A number of laser therapies and surgical techniques have been proposed for the treatment of BPH. Some years ago, Nd:YAG lasers (1,064 nm) were used to deliver a coagulative necrosis in the obstructive prostatic tissue using side-firing laser fibers. Later the same laser was shown to be able to provide ablation of the prostate by placing special fibers interstitially (directly into the tissue) transurethrally. These fibers emitted laser light in a diffuse way along a known length of fiber delivering a coagulative necrosis. Diode lasers (980 nm) were then used in similar techniques.
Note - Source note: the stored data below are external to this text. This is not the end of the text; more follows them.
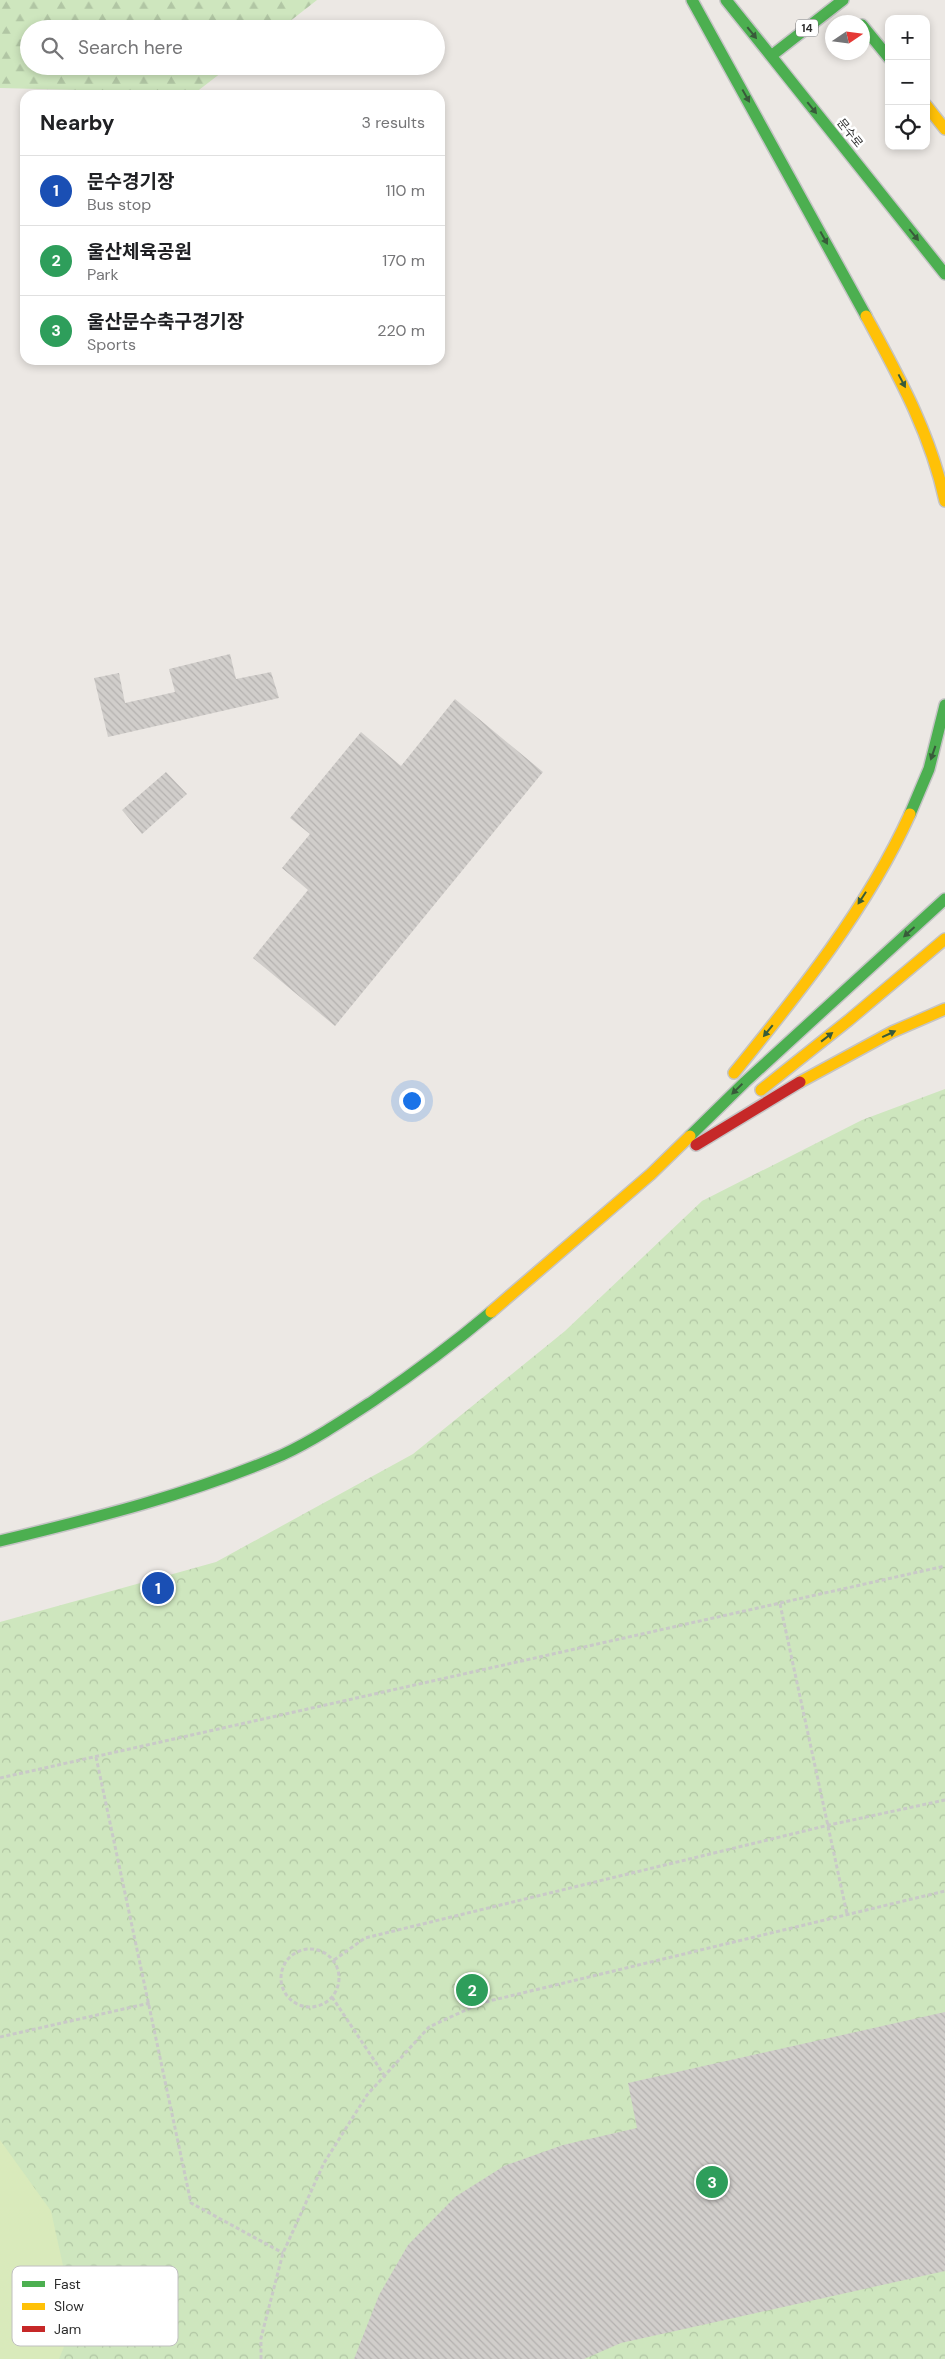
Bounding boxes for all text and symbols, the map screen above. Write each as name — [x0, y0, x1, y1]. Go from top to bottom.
north arrow — [825, 15, 870, 60]
map controls — [885, 15, 930, 150]
button: + — [885, 15, 930, 60]
road number: 14 — [796, 19, 818, 36]
search box — [20, 20, 445, 75]
one-way arrow — [747, 26, 758, 39]
icon: search — [38, 34, 66, 62]
text: Search here — [78, 35, 183, 60]
button: − — [885, 60, 930, 105]
one-way arrow — [741, 89, 750, 103]
one-way arrow — [807, 101, 818, 114]
button: locate — [885, 105, 930, 150]
text: Nearby — [40, 109, 114, 137]
text: 3 results — [362, 112, 425, 133]
street label: 문수로 — [833, 115, 867, 151]
text: 문수경기장 — [87, 169, 174, 194]
text: 1 — [53, 180, 59, 201]
text: 110 m — [386, 180, 425, 201]
text: Bus stop — [87, 194, 151, 215]
one-way arrow — [908, 228, 919, 241]
one-way arrow — [820, 231, 828, 246]
text: 울산체육공원 — [87, 239, 192, 264]
text: 2 — [51, 250, 61, 271]
text: 170 m — [382, 250, 425, 271]
text: Park — [87, 264, 119, 285]
text: 울산문수축구경기장 — [87, 309, 244, 334]
text: 3 — [51, 320, 61, 341]
text: 220 m — [377, 320, 425, 341]
text: Sports — [87, 334, 136, 355]
one-way arrow — [898, 374, 906, 388]
one-way arrow — [929, 745, 936, 760]
one-way arrow — [857, 892, 867, 905]
one-way arrow — [903, 927, 916, 938]
one-way arrow — [763, 1024, 774, 1037]
one-way arrow — [882, 1030, 896, 1038]
one-way arrow — [821, 1032, 834, 1043]
one-way arrow — [732, 1083, 744, 1095]
your location — [399, 1088, 425, 1114]
pin: 1 — [142, 1569, 174, 1607]
pin: 2 — [456, 1971, 488, 2009]
pin: 3 — [696, 2163, 728, 2201]
legend — [12, 2266, 178, 2346]
text: Fast — [54, 2275, 81, 2293]
text: Slow — [54, 2297, 84, 2315]
text: Jam — [54, 2320, 81, 2338]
All BPH treatments involving the delivery of coagulative necrosis suffered from the same drawbacks; long catheterization periods sometimes lasting weeks, significant dyuria following the procedure and delayed realization of clinical benefit. These techniques also involved the somewhat blind delivery of energy into the prostate which is obviously sub-optimal.
Holmium lasers were introduced but the procedure time was long and the removal of resected pieces sometime required the use of a mechanical morcellator. Just an interest in lasers for the treatment of BPH was giving way to microwave and RF ablation therapies, the introduction of a high-powered KTP green light laser revived the enthusiasm for lasers in the treatment of BPH.
The KTP green-light laser provided the important benefit of generally efficient tissue vaporization. The removal of most of the obstructive tissue radically shortened the catheterization period, provided near immediate results that were comparable with TURP but without the high complication rate.
Once laser manufacturers recognized that the market wanted lasers that could quickly and efficiently vaporize prostatic tissue while controlling bleeding, they looked for ways to improve upon the previously offered holmium and KTP lasers.
The result has been the thulium laser. These lasers have wavelengths in the 2,010 to 2,013 nm range. This wavelength is 2.5 times more highly absorbed by water (which accounts for approximately 70% of the content of tissue) compared with the holmium laser and therefore it is highly ablative caused rapid and efficient vaporization while also providing excellent hemostasis. Where holmium energy is delivered in high-powered pulses that create a ragged effect in the tissue and provides sub-optimal hemostasis (40% higher blood loss than thulium laser) , the thulium laser energy is delivered in a continuous-wave providing a smooth, consistent tissue effect.
KTP green-light lasers rely upon hemoglobin as the key chromophore (light absorbing constituent). In well vascularized tissue this works well. In poorly vascularized tissue, the green-light laser does not provide efficient vaporization and instead penetrates deeply into tissue causing a coagulative necrosis. Since the green-light from a KTP laser travels readily through water, the surgeon must take special care to insure that no light is delivered into the bladder. If laser light is inadvertently delivered to the trigone or ureteral ducts significant complications may occur.
So in the long and evolving history of lasers for use in treating BPH, the current leader is the thulium laser such as the Cyber TM™.